#### [PASSAGE PROVIDED]
┌────────

Renewed congressional attempts to ban online gambling may
curtail a pastime that has been increasing among college students
in recent years.
Two bills have been introduced that would clarify online
gambling’s illegality and attempt to end financial
transactions that facilitate such gambling, cutting off a hobby
that some UCLA students spend several hours a day engaging in.
A bill was introduced in February by Congressman Bob Goodlatte
that makes all online gambling illegal. The issue is currently
unclear because previous legislation, such as the Wire Act, only
referred to gambling over telephone wires. The bill also increases
the maximum penalty for violating the act and increases enforcement
mechanisms.
Another bill, introduced by Congressman James Leach, makes
transfers using credit cards or bank accounts to settle wagers
illegal and is currently in the House Committee on Financial
Services.
Because many gambling sites have moved offshore to avoid
regulation, the bill targets the monetary transactions that
originate from within the United States. Both bills are in the
early stages of progression through Congress.
“We view the two pieces of legislation as
complimentary,” said Michael Borden, a legislative staffer
for Leach.
The Leach bill has “absolutely no interest whatsoever in
going after the individual,” Borden said.
The bill instead targets the financial institutions facilitating
the transactions.
Online gambling among youth increased between 2004 to 2005,
according to a study by the Annenburg Public Policy Center of the
University of Pennsylvania. The study reported that the weekly
online gambling rate increased from 1.1 percent in 2004 to 2.4
percent in 2005; also, in 2005, 19.6 percent of males 14-22 gambled
on the Internet monthly.
“In general, the amount of people that report that
Internet gambling is their primary problem has risen,” said
Keith Whyte, executive director of the National Council of Problem
Gambling.
Arkadiy Onikul, a second-year history student at UCLA, said he
plays three to four hours a day and goes up or down $600-$700 a
day.
But Onikul is not fazed by any future illegality.
“If the game’s still profitable, definitely
I’ll still play whether or not its legal,” Onikul
said.
Though many players may gamble for hundreds, there are many more
who play for much less.
First-year chemistry student Garni Arakelian said he wins or
loses between $60-$80 in a day, playing online for one to two
hours, five times a
week.
He said he does not think that if it became illegal it would
stop him from gambling online if he could, unless there were large
consequences.

└────────

Revise the passage on online gambling legislation from "Online gambling among" up to and including "any future illegality.", putting "philosophy" in place of "history".

Items from a dataset
┌────────

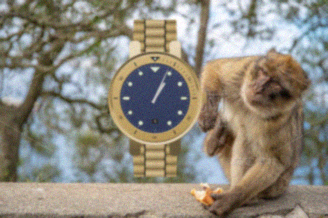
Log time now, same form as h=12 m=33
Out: h=1 m=4
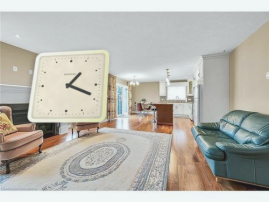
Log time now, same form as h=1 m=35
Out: h=1 m=19
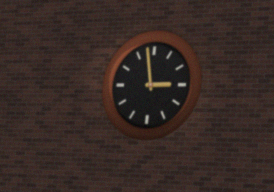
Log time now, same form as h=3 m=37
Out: h=2 m=58
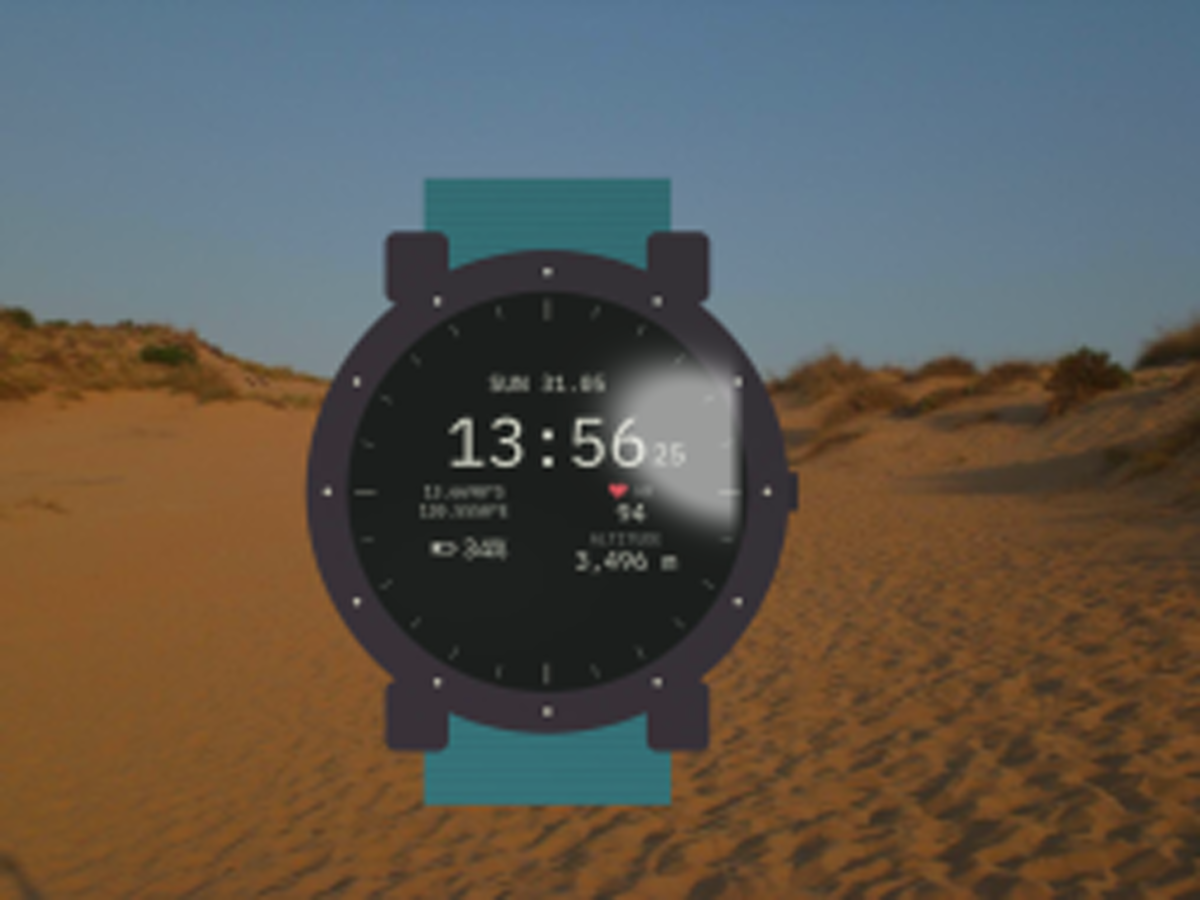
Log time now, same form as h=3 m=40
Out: h=13 m=56
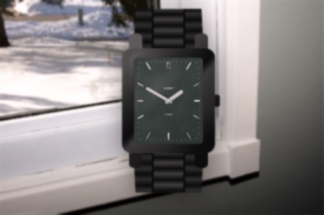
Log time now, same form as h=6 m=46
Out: h=1 m=50
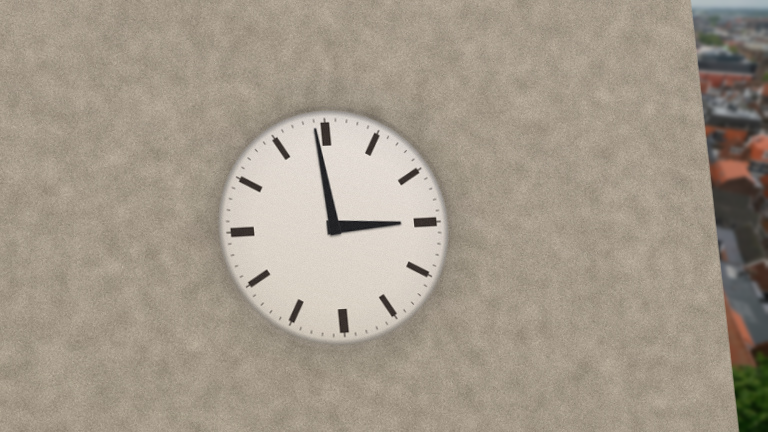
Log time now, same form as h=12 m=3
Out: h=2 m=59
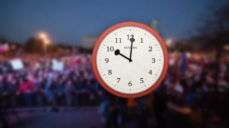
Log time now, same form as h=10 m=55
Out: h=10 m=1
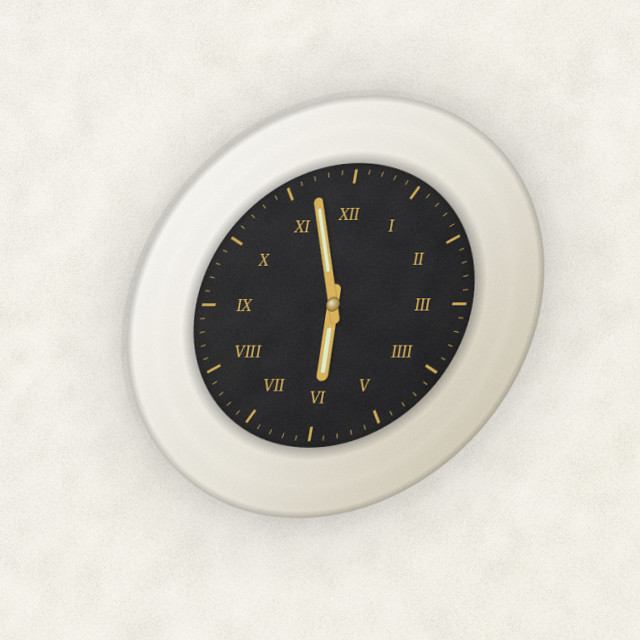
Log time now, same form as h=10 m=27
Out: h=5 m=57
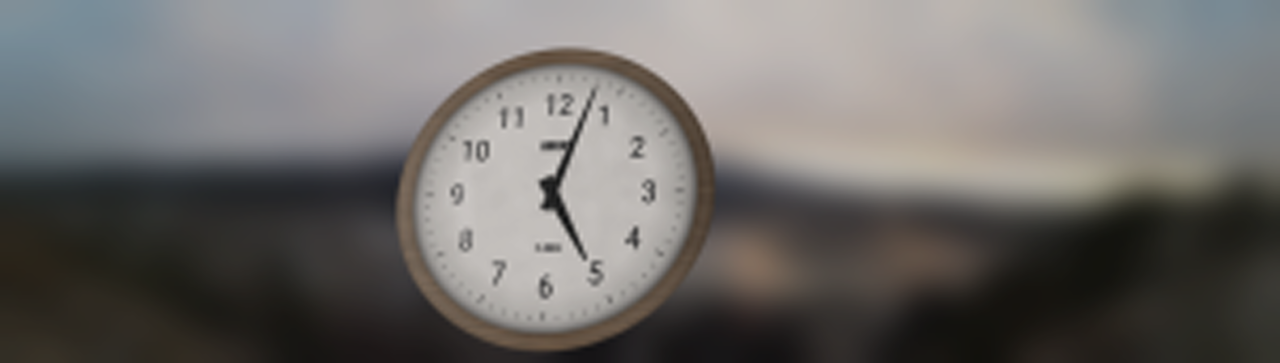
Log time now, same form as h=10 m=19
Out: h=5 m=3
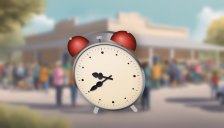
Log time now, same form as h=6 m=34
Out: h=9 m=40
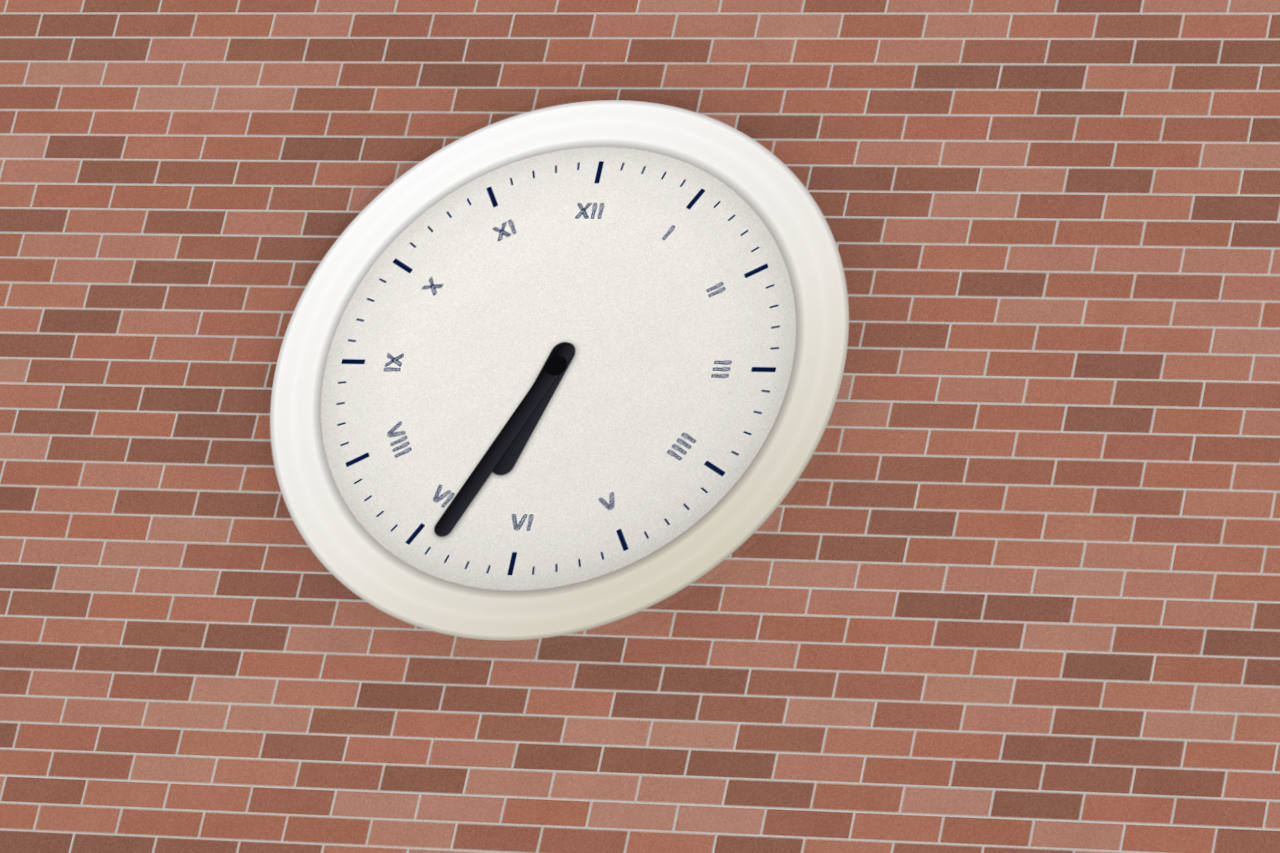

└────────

#### [EXERCISE OUTPUT]
Online gambling among youth increased between 2004 to 2005,
according to a study by the Annenburg Public Policy Center of the
University of Pennsylvania. The study reported that the weekly
online gambling rate increased from 1.1 percent in 2004 to 2.4
percent in 2005; also, in 2005, 19.6 percent of males 14-22 gambled
on the Internet monthly.
“In general, the amount of people that report that
Internet gambling is their primary problem has risen,” said
Keith Whyte, executive director of the National Council of Problem
Gambling.
Arkadiy Onikul, a second-year philosophy student at UCLA, said he
plays three to four hours a day and goes up or down $600-$700 a
day.
But Onikul is not fazed by any future illegality.